Oh, you know...

A little bit of this and a little bit of that in my rollercoaster of a life.

Wednesday, January 17, 2007

I wanna leave a legacy. How will they remember me?

Thank you, Nicole Nordeman...you put into words something I've thought about a lot over the course of my life. And ultimately, the legacy we're earning in heaven is far more important that any status we could gain on Earth, but...

Last night I watched the season premier of American Idol, which focused on the great, if less than talented in the amateur singing category, city of Minneapolis. I love this place! However, the show, with all it’s incredibly horrible auditions and the very rare good ones, made me wonder what is up with our obsession with fame?!? Why do we have it? It seems to be a carnal kind of thing, in a way. I imagine some of the antics and really bad singers found on last night’s show could be found during any country’s Idol search. But it’s not just Idol-centric…it’s everywhere: people want their 15 minutes of fame, but more than that, they want to leave a legacy.

I confess that I’ve been subject to the same instincts: I certainly don’t want to live an ordinary life and I definitely would love for my name to be well known after I leave this Earth.

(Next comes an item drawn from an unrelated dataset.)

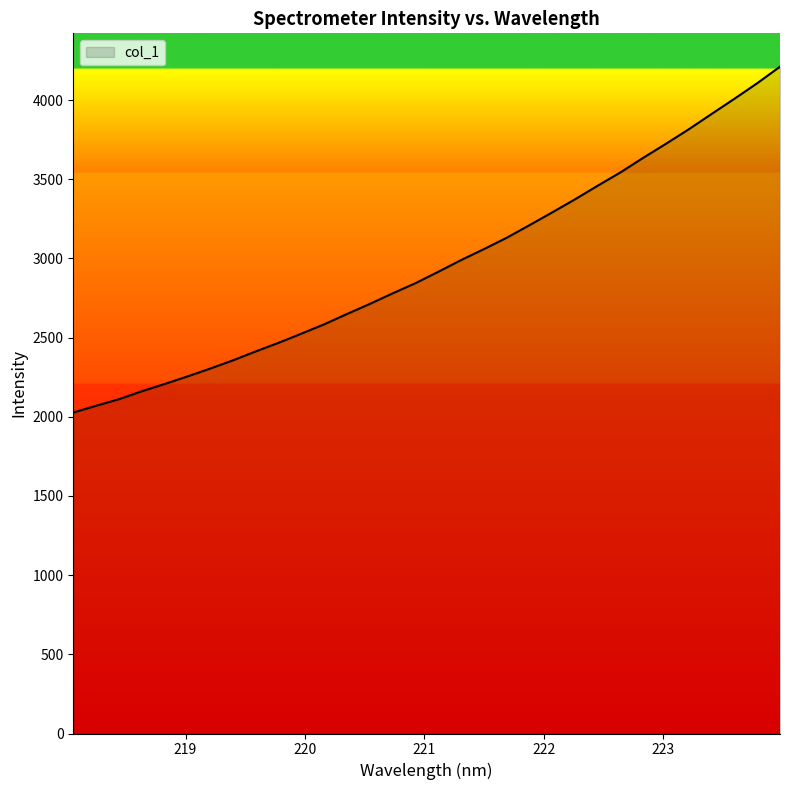

What is the difference between the maximum and minimum values?

2184.3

I may not be as, ummm, desperate to get that notice right now, but it is something I want and I think part of everyone wants. Perhaps, after a certain point in life, it doesn’t matter any more. My parents, for example, are perfectly happy doing what they do, which is quietly work the farm and eek out a living doing it and spend an occasional evening out with friends. But I can’t help but to think that when they were younger, they had big dreams, too. So maybe it’s a youth-oriented aspiration, although I think there are people who hold on to it, such as a Donald Trump or a Bill Gates or any number of other people who are not only famous, but continue to do big things.

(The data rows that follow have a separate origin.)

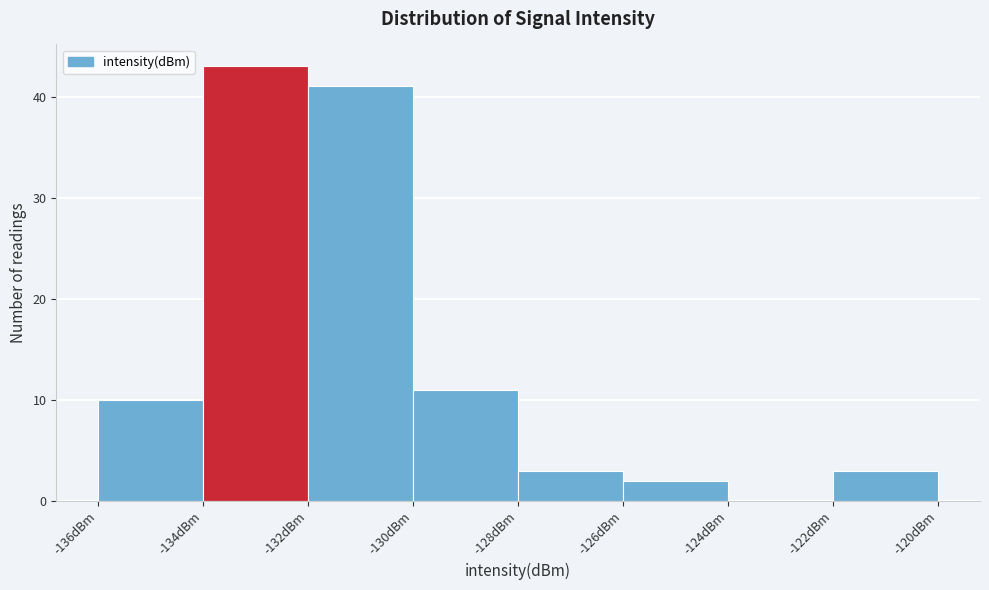

Reading left to right, list every bar in this chart as the range it spans on the x-axis followed by its height. The values are not printed on the chart, so give them approximately, as read against the axis.

-136 to -134: 10
-134 to -132: 43
-132 to -130: 41
-130 to -128: 11
-128 to -126: 3
-126 to -124: 2
-124 to -122: 0
-122 to -120: 3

Actually, of late, I’ve felt very much that I’m at a crossroads in my life between the well, ordinary and the very ordinary. I don’t know, at this point, if I’m capable of doing something really big to gain extraordinariness. And that attention-wanting part of myself is screaming to not give in to the very ordinary, which probably looks very much like what my parents and much of middle America have. I want something just a little bit more, but don’t quite know how to get it. That’s actually not true, I kind of do, or at least have an idea. Journalism, which is my field, is the key. After a lot of time and effort, some journalists, even local ones, are afforded a certain amount of faux celebrity-ness. So there’s that. And also, just having one’s name on hundreds of articles that will be around for the ages, even if nobody knows or cares, in some library somewhere, is ridiculously gratifying. I have articles, but not hundreds of them and certainly not anything ground breaking, save, perhaps, a piece coming out in February…we’ll see what kind of reaction we get from the industry. The point is, I haven’t reached faux celebrity status yet and I want it. The question is: do I have the balls to go out and earn it?